▶ [Extract provided]:

----

The Holding Foreign Companies Accountable Act requires the Public Company Accounting Oversight Board (PCAOB) to be permitted to inspect the issuer’s public accounting firm within three years. This three year period will be shortened to two years if the Accelerating Holding Foreign Companies Accountable Act is enacted.  There are uncertainties under the PRC Securities Law relating to the procedures and requisite timing for the U.S. securities regulatory agencies to conduct investigations and collect evidence within the territory of the PRC. If the U.S. securities regulatory agencies are unable to conduct such investigations, they may suspend or de-register our registration with the SEC and delist our securities from applicable trading market within the US.

----

▶ [What you should do]: Reproduce the passage on the Holding Foreign Companies Accountable Act word for word, from "The Holding Foreign" through "within the US.", inclusive.

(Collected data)
----

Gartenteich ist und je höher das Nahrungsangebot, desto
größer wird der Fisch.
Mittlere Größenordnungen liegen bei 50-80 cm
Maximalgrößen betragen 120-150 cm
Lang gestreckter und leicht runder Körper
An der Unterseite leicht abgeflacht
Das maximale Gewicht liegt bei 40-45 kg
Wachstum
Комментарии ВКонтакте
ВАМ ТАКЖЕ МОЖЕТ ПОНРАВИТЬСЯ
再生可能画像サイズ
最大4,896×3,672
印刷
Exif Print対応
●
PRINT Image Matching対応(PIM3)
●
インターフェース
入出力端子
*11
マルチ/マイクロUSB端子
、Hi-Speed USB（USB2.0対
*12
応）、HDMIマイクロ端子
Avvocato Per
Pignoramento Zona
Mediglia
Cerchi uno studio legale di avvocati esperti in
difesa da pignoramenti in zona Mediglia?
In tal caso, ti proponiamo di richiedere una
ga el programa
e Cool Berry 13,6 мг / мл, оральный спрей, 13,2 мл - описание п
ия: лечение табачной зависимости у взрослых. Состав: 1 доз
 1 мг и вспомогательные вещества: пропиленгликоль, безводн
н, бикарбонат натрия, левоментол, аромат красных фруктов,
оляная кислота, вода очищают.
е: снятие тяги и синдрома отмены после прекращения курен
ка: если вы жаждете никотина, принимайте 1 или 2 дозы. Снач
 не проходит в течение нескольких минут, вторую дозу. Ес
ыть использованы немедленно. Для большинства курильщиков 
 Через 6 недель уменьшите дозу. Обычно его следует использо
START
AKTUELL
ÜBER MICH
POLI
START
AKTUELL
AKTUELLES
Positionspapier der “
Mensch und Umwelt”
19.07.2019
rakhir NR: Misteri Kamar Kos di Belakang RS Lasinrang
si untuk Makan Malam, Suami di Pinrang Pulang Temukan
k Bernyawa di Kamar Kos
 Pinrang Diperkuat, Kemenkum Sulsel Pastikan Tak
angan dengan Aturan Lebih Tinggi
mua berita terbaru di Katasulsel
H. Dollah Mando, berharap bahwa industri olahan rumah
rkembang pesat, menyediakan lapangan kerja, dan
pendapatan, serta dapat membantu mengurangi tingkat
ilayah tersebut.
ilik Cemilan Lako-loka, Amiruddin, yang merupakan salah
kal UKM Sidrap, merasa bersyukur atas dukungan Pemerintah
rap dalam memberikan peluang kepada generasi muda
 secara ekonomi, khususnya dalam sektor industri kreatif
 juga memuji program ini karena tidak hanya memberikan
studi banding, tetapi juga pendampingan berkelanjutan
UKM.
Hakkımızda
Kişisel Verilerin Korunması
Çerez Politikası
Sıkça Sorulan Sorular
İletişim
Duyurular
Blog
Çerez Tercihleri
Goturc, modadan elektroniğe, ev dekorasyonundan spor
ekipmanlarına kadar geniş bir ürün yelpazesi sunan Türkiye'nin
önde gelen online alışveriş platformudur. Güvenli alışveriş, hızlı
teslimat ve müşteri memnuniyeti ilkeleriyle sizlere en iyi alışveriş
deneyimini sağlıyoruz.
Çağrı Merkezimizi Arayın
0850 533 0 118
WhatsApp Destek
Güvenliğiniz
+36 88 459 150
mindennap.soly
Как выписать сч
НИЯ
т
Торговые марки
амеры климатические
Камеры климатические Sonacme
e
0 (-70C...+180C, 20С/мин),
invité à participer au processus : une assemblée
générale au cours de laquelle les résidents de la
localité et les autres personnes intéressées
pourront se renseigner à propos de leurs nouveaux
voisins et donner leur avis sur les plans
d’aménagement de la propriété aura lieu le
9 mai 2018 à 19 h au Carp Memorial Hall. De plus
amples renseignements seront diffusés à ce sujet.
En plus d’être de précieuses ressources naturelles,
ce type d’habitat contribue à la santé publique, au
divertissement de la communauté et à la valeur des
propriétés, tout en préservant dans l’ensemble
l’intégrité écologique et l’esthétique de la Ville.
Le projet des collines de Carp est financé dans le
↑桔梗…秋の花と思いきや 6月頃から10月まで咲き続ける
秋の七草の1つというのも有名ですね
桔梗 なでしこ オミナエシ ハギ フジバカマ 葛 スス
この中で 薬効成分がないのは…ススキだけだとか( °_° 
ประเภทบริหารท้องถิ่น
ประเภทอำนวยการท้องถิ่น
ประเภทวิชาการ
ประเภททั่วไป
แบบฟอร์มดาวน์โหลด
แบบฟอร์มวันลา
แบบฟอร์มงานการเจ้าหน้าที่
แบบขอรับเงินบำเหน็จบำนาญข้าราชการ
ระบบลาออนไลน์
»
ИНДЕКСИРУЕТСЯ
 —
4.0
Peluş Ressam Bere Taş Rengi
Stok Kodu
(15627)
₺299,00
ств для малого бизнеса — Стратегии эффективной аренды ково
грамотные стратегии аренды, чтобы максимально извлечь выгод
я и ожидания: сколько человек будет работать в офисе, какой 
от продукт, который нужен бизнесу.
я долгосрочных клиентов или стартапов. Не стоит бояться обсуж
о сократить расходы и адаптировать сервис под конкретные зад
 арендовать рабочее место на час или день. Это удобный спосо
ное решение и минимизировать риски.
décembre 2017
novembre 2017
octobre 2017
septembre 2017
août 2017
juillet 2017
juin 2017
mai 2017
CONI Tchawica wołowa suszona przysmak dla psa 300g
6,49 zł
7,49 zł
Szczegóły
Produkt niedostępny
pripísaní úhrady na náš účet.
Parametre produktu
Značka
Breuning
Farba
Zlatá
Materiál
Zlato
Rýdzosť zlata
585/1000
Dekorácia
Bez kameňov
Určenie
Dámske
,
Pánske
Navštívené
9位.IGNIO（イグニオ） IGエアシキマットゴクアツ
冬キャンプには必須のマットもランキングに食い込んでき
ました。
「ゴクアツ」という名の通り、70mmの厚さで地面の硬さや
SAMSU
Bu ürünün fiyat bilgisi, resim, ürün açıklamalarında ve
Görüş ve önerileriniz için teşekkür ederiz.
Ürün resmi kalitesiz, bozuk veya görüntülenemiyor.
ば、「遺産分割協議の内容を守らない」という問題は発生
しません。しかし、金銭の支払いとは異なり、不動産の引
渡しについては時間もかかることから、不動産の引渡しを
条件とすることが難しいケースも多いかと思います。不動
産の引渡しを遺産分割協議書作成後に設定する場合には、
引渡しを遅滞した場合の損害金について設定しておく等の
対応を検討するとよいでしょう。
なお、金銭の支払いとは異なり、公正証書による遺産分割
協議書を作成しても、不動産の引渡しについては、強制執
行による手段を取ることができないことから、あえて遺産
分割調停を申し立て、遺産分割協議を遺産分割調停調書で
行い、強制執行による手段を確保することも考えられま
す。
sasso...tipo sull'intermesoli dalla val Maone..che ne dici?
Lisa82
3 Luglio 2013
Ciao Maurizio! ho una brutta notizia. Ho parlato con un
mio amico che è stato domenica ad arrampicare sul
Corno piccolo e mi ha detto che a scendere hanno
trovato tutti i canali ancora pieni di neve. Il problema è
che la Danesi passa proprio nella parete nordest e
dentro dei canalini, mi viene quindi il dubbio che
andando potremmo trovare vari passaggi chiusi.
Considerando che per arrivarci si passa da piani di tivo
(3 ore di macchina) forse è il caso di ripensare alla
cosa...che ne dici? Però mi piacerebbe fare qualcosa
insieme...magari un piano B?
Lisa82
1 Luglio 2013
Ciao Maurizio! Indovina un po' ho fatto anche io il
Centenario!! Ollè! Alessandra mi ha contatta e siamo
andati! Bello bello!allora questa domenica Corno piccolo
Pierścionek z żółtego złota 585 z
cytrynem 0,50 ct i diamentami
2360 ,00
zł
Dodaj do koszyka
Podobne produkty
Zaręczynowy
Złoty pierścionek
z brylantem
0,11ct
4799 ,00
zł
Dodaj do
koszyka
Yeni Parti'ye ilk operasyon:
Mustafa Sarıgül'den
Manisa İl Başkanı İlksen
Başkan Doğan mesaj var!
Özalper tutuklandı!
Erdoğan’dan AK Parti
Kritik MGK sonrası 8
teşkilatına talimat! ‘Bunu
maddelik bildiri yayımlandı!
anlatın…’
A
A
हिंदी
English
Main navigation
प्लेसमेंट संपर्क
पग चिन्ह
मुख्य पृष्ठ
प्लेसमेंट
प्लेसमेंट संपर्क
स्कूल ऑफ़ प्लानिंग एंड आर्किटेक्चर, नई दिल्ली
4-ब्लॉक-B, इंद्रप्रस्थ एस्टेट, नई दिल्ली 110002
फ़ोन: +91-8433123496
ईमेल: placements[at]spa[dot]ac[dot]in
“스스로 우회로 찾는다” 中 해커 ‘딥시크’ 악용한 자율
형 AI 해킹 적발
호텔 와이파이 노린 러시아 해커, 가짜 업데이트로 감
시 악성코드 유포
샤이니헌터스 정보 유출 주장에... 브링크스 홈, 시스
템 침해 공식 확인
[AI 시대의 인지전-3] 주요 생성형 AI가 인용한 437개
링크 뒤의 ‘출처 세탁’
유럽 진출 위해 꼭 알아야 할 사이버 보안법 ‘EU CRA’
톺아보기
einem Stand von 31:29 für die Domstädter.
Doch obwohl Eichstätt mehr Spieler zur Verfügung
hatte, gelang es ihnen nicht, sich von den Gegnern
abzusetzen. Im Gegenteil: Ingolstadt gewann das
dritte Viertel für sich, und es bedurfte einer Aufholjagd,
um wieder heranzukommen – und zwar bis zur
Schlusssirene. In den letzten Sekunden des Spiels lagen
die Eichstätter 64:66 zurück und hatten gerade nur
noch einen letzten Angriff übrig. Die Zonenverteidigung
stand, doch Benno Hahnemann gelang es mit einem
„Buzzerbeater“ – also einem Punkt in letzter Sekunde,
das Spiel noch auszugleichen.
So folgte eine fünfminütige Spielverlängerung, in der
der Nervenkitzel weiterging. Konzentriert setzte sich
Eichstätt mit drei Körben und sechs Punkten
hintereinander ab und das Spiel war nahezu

----

▶ [Answer box]:
The Holding Foreign Companies Accountable Act requires the Public Company Accounting Oversight Board (PCAOB) to be permitted to inspect the issuer’s public accounting firm within three years. This three year period will be shortened to two years if the Accelerating Holding Foreign Companies Accountable Act is enacted.  There are uncertainties under the PRC Securities Law relating to the procedures and requisite timing for the U.S. securities regulatory agencies to conduct investigations and collect evidence within the territory of the PRC. If the U.S. securities regulatory agencies are unable to conduct such investigations, they may suspend or de-register our registration with the SEC and delist our securities from applicable trading market within the US.